Department of Neurology, University of Rochester Medical Center, Rochester, NY 14642, USA.
Hum Mol Genet. 2011 Feb 1;20(3):580-8. doi: 10.1093/hmg/ddq501. Epub 2010 Nov 18.
More than 12 neurogenetic disorders are caused by unstable expansions of (CTG)•(CAG) repeats. The expanded repeats are unstable in germline and somatic cells, with potential consequences for disease severity. Previous studies have shown that contractions of (CAG)(95) are more frequent when the repeat tract is transcribed. Here we determined whether transcription can promote repeat expansion, using (CTG)•(CAG) repeat tracts in the size range that is typical for myotonic dystrophy type 1. We derived normal human fibroblasts having single-copy genomic integrations of 800 CTG repeats. The repeat tract showed modest instability when it was not transcribed, yielding an estimated mutation rate of 0.28% per generation. Instability was enhanced several-fold by transcription in the forward or reverse transcription, and 30-fold by bidirectional transcription, yielding many expansions and contractions of more than 200 repeats. These results suggest that convergent bidirectional transcription, which has been reported at several disease loci, could contribute to somatic instability of highly expanded (CTG)•(CAG) repeats.

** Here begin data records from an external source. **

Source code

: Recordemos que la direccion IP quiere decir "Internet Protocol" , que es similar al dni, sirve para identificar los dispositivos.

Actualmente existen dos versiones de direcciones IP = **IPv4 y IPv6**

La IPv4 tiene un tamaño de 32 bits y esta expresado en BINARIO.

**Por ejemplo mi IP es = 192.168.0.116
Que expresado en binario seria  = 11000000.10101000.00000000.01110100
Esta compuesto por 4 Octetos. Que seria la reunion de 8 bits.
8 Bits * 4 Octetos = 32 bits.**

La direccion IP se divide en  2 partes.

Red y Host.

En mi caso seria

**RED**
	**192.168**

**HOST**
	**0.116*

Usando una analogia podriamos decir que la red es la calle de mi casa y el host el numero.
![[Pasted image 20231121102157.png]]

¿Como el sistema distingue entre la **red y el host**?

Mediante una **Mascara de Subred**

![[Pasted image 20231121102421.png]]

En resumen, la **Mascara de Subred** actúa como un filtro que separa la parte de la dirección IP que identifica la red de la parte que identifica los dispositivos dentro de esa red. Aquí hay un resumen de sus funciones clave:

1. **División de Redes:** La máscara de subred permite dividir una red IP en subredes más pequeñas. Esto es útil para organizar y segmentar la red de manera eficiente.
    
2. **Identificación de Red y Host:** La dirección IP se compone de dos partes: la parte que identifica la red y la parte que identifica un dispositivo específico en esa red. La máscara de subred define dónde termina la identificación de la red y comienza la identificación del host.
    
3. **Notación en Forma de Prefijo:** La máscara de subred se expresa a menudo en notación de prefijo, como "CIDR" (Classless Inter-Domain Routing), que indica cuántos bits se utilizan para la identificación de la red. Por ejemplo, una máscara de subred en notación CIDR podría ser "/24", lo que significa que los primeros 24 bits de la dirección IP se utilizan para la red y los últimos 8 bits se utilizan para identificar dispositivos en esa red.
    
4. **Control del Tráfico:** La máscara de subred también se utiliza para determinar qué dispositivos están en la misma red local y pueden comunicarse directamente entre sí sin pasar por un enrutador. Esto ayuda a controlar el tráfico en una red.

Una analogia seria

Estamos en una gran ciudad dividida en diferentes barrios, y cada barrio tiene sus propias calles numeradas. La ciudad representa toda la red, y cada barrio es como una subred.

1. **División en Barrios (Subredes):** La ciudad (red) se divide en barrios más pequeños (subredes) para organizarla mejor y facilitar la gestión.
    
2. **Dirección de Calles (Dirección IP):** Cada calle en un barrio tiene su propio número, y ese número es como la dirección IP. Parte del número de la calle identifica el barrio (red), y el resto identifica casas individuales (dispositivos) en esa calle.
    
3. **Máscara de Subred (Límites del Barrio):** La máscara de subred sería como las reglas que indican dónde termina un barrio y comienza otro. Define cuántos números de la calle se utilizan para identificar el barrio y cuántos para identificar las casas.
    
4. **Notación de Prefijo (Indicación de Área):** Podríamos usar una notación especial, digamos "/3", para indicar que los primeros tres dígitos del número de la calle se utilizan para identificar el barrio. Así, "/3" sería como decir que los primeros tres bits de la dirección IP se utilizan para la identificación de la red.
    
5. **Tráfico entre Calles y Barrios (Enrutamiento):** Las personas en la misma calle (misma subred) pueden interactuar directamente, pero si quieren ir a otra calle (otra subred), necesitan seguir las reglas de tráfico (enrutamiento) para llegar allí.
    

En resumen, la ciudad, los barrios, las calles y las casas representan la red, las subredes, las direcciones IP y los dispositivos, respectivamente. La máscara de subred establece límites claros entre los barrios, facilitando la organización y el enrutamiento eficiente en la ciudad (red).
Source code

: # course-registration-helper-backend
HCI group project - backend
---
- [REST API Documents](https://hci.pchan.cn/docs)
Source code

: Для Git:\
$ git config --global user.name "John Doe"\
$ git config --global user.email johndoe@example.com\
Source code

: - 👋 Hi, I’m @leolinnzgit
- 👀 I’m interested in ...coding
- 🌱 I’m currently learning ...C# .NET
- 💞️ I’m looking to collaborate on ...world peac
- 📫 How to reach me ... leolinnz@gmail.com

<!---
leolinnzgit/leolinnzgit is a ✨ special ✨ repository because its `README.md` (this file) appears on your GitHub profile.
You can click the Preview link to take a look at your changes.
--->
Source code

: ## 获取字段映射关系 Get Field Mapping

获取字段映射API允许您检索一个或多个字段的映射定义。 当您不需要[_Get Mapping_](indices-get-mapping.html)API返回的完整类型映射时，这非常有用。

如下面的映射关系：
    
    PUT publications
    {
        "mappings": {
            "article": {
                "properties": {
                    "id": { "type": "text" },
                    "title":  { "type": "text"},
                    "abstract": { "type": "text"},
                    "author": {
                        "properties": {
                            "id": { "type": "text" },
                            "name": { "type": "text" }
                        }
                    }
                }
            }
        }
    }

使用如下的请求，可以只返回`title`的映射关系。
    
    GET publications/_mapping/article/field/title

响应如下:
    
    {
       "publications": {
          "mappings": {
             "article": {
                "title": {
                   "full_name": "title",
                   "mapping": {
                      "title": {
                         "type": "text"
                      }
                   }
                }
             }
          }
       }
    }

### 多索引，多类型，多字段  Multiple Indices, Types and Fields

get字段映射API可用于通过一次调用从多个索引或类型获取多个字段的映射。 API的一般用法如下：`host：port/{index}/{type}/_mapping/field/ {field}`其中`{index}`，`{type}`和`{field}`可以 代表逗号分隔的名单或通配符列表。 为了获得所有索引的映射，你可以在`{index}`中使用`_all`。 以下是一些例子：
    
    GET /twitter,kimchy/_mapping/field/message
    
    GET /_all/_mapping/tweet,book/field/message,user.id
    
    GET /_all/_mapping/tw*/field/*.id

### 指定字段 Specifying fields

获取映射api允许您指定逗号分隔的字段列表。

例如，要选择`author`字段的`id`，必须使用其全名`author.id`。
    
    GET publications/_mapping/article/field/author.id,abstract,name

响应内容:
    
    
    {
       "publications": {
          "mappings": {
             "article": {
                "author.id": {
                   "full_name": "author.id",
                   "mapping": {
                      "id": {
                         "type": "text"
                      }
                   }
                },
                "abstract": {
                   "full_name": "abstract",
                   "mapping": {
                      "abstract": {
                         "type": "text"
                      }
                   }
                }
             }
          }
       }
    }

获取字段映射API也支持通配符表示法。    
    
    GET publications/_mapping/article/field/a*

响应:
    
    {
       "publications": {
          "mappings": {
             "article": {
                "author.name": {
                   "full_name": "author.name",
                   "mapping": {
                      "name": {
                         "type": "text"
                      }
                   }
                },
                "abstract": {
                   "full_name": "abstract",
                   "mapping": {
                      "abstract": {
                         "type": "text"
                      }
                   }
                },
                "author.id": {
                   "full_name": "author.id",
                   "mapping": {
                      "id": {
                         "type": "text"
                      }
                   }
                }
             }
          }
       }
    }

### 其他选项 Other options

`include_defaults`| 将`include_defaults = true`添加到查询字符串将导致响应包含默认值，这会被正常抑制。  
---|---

超过 12 种神经遗传疾病是由不稳定的(CTG)•(CAG)重复序列扩展引起的。扩展的重复序列在生殖细胞和体细胞中不稳定,可能导致疾病严重程度的变化。先前的研究表明,当重复序列转录时,(CAG)(95)的收缩更为频繁。在这里,我们使用肌萎缩性侧索硬化症 1 型中典型的大小范围的(CTG)•(CAG)重复序列来确定转录是否可以促进重复序列的扩展。我们从具有 800 个 CTG 重复的单拷贝基因组整合的正常人成纤维细胞中分离出来。当重复序列不转录时,它表现出适度的不稳定性,估计每个世代的突变率为 0.28%。正向或反向转录的转录增强了几倍的不稳定性,而双向转录增强了 30 倍,产生了许多超过 200 个重复的扩展和收缩。这些结果表明,已经在几个疾病位点报道的会聚双向转录可能导致高度扩展的(CTG)•(CAG)重复序列的体细胞不稳定性。